■ **EXERCISE OBJECTIVE**:
Among the records below, find the lines containing "with" and state only how many there are.

:::::

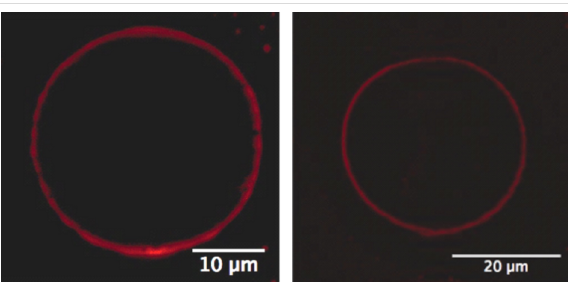
Figure 4: Confocal fluorescence microscopy of giant unilamellar vesi- cles (GUVs) of amphiphilic cyclodextrins with AdSq on their outer surface.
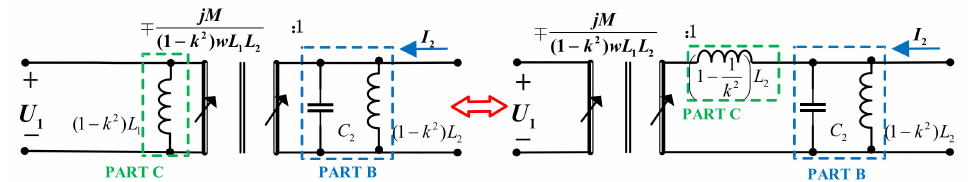
Figure 11. The equivalent model of the I_CV_CC circuit.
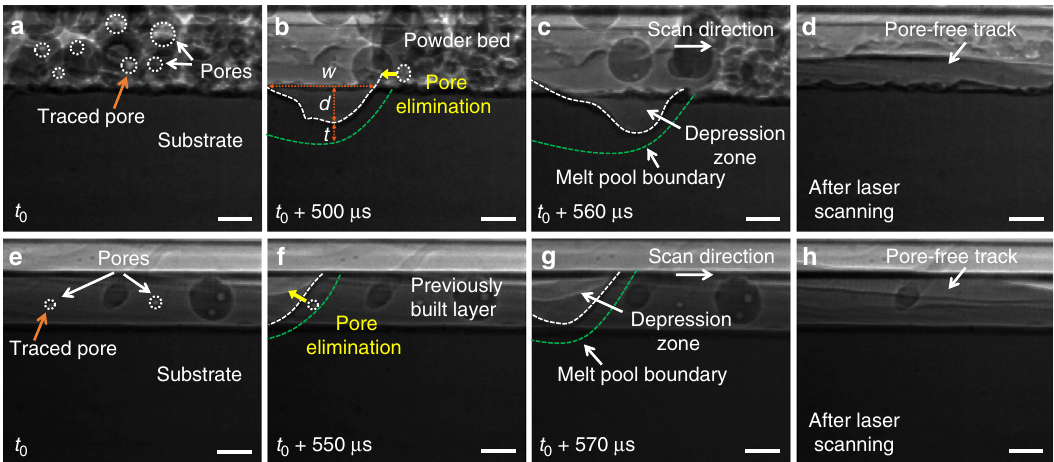
Fig. 7 Eliminating pores using thermocapillary force. a – d Dynamic X-ray images showing elimination of pores in feedstock powders. The thickness of powder layer is 100 μ m. In b w and d indicate the depression zone width and depth, respectively, and t represents the thickness of the liquid layer around the depression zone. e – h Dynamic X-ray images showing elimination of pores in the previously built layer. Traced pores are indicated by orange arrows. Pore moving trajectories are indicated by yellow arrows. The melt pool and depression zone boundaries are outlined by green and white dashed-lines, respectively. The powder and substrate are Ti6Al4V. The laser beam diameter ( D 4 σ ), laser power, and scan speed are 75 μ m, 210 W, and 0.6 m s − 1 , respectively. All scale bars are 50 μ m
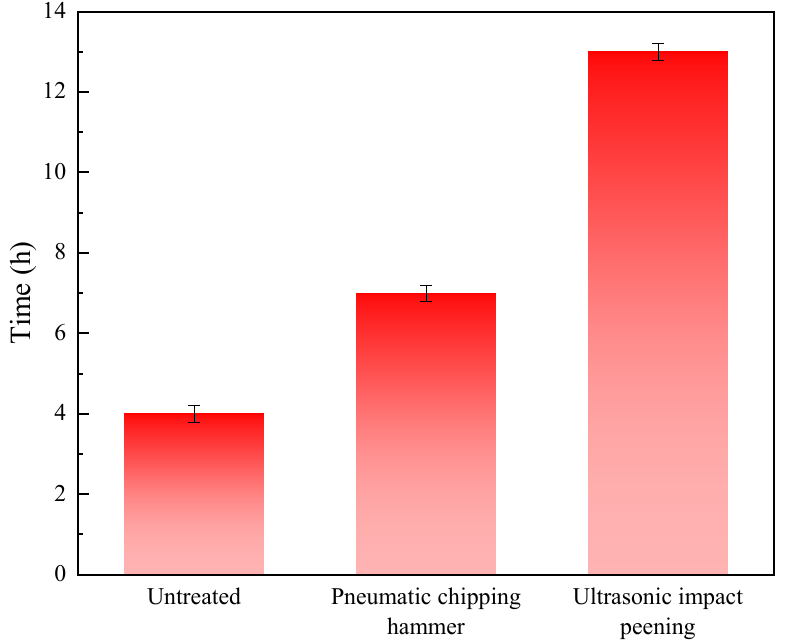
Figure 7. Stress corrosion cracking time of the welded joints with different treatment methods.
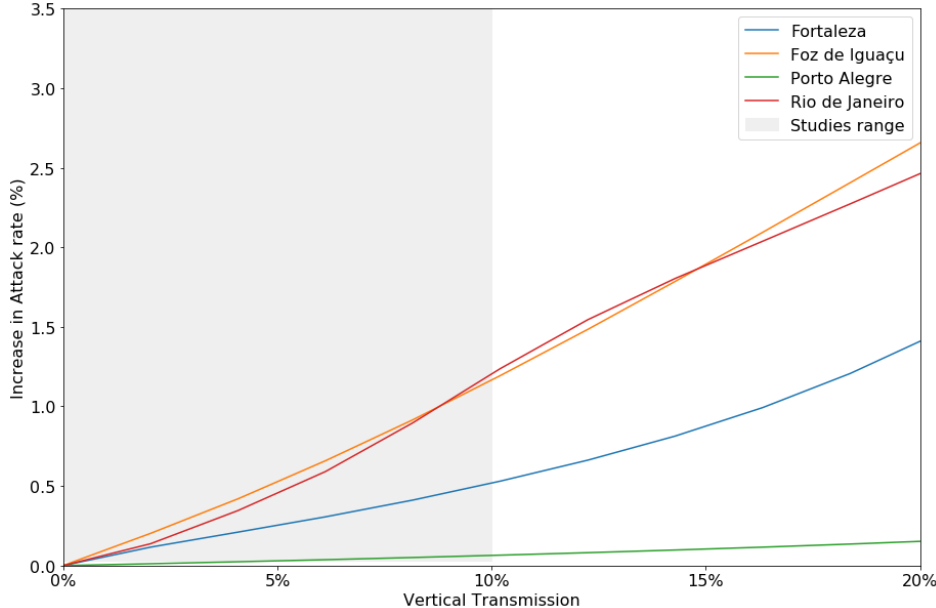
Figure 6. Increased attack rates (%) with different vertical transmission levels. The gray area indicates the range of vertical transmission reported in the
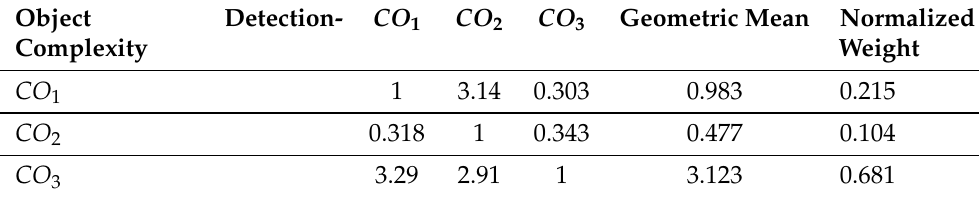
Table 11. Comparison between suitable components for object detection with respect to complexity.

:::::

■ **TASK RESPONSE**:
4